Carefully Consider Your Public Explanation Before Speaking
.... Today, there are three levels of explanation that generally generate three distinct reactions from carnivores on a sliding continuum that runs from completely accepting all the way to belligerently hostile.
The first -- and safest -- public explanation is personal health. With science telling us that meat eating is linked to heart disease, cancer, obesity, E.coli poisoning, Salmonella poisoning, Mad Cow disease and other such ailments, this rationale is the one that's most easily accepted by angry carnivores because it doesn't imply judgment. It allows meat eaters to rationalize their flesh consuming fetish by telling themselves that what may not be healthy for you is perfectly healthy for them. It probably isn't, of course, especially if the meat eater you are talking to is an average American consuming the typical (and unfathomably huge) 194 pounds of flesh a year. But that's beside the point.
The second public explanation you can offer is environmentalism. Again, the science is clear and overwhelming.
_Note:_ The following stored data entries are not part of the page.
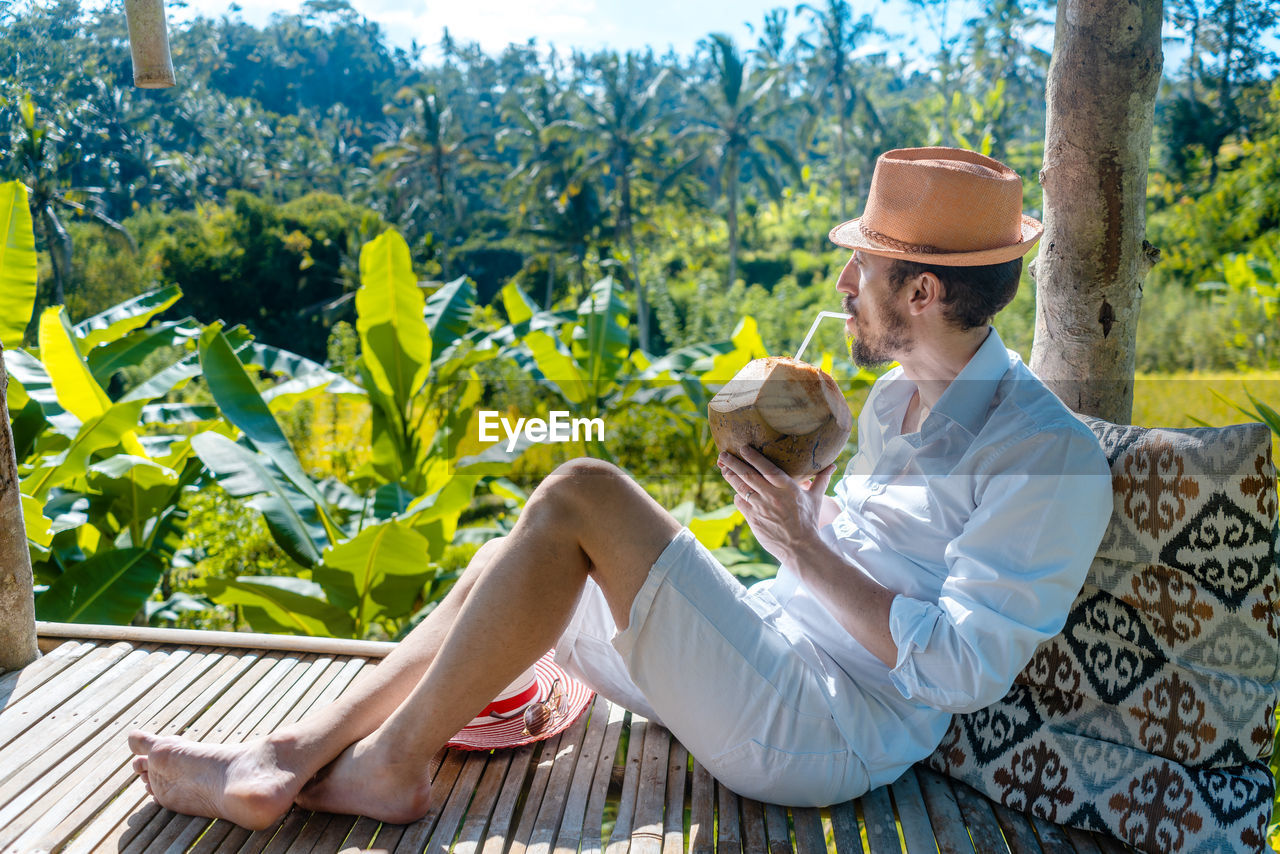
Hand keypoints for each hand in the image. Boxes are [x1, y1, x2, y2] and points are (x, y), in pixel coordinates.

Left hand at [717, 447, 835, 563]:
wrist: (801, 548)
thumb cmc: (809, 521)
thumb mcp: (816, 498)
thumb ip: (821, 479)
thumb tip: (833, 465)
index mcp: (787, 487)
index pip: (766, 468)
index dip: (753, 457)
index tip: (743, 448)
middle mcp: (772, 495)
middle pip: (748, 475)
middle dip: (734, 463)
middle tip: (723, 454)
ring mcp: (761, 507)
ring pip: (741, 488)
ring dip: (731, 477)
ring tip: (723, 468)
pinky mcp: (753, 519)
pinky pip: (740, 503)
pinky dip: (737, 496)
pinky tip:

Meat protein takes an obscene amount of energy to produce compared with vegetable protein. As Cornell University reports, "Animal protein production requires more than eight times as much fossil-fuel energy than production of plant protein while yielding animal protein that is only 1.4 times more nutritious for humans than the comparable amount of plant protein." Meanwhile, meat production generates huge amounts of toxic waste (Google "hog farm" and "lagoon" for a taste). This is why the United Nations has called the meat industry -- and therefore, meat eating -- "one of the ... most significant contributors to the most serious environmental problems, at every scale from local to global."
However, with the environmental rationale, you are likely to get at least some vitriol from carnivores because it does imply a level of judgment. When you say you are a vegetarian because you want to do right by the planet, it implies that the person across the table who is happily shoving that bloody steak down his throat doesn't really care about the environment.
The third public explanation you can use (and the one I use because I feel so strongly about it) is morality -- but beware: This is almost guaranteed to get you screamed at because it's seen as a direct judgment of the meat eaters' personal value system.
So, when you are inevitably asked about your vegetarianism, any hint that you don't want to eat meat because you don't want an animal to have to die for your palate will likely get you either condescendingly ridiculed as a tree-hugging hippie or viciously attacked as an arrogant, conceited holier-than-thou freak.
Typically, this will involve all sorts of laughably labyrinthine arguments from carnivores. They'll insist that because you sometimes swat mosquitos, you're a self-delusional hypocrite, and that because they have enough guts to buy nice vacuum-sealed packets of bloodless, viscera-free pre-killed beef at the supermarket, they are the truly moral, consistent and courageously honest heroes of the food world. ....
Quick Answers to Typical Attacks On Vegetarians
Read the full article for typical arguments and useful responses.
A number of commenters have said what commenter Jeffrey P. Harrison said: "I am a carnivore [and] it's none of your damned business." This is usually where the conversation with angry, over-aggressive carnivores ends up -- with the carnivore going libertarian, refusing to discuss the substance and science of food decisions, other than to declare it an entirely "personal choice." The problem, of course, is that these decisions are everyone's business when they threaten our collective air, water and ecosystem, as meat eating disproportionately does (as shown above). Indeed, trite "live and let live" platitudes sound great in theory, but they aren't applicable in the case of food -- and specifically when meat eaters' culinary obsessions are unduly threatening the planet's future.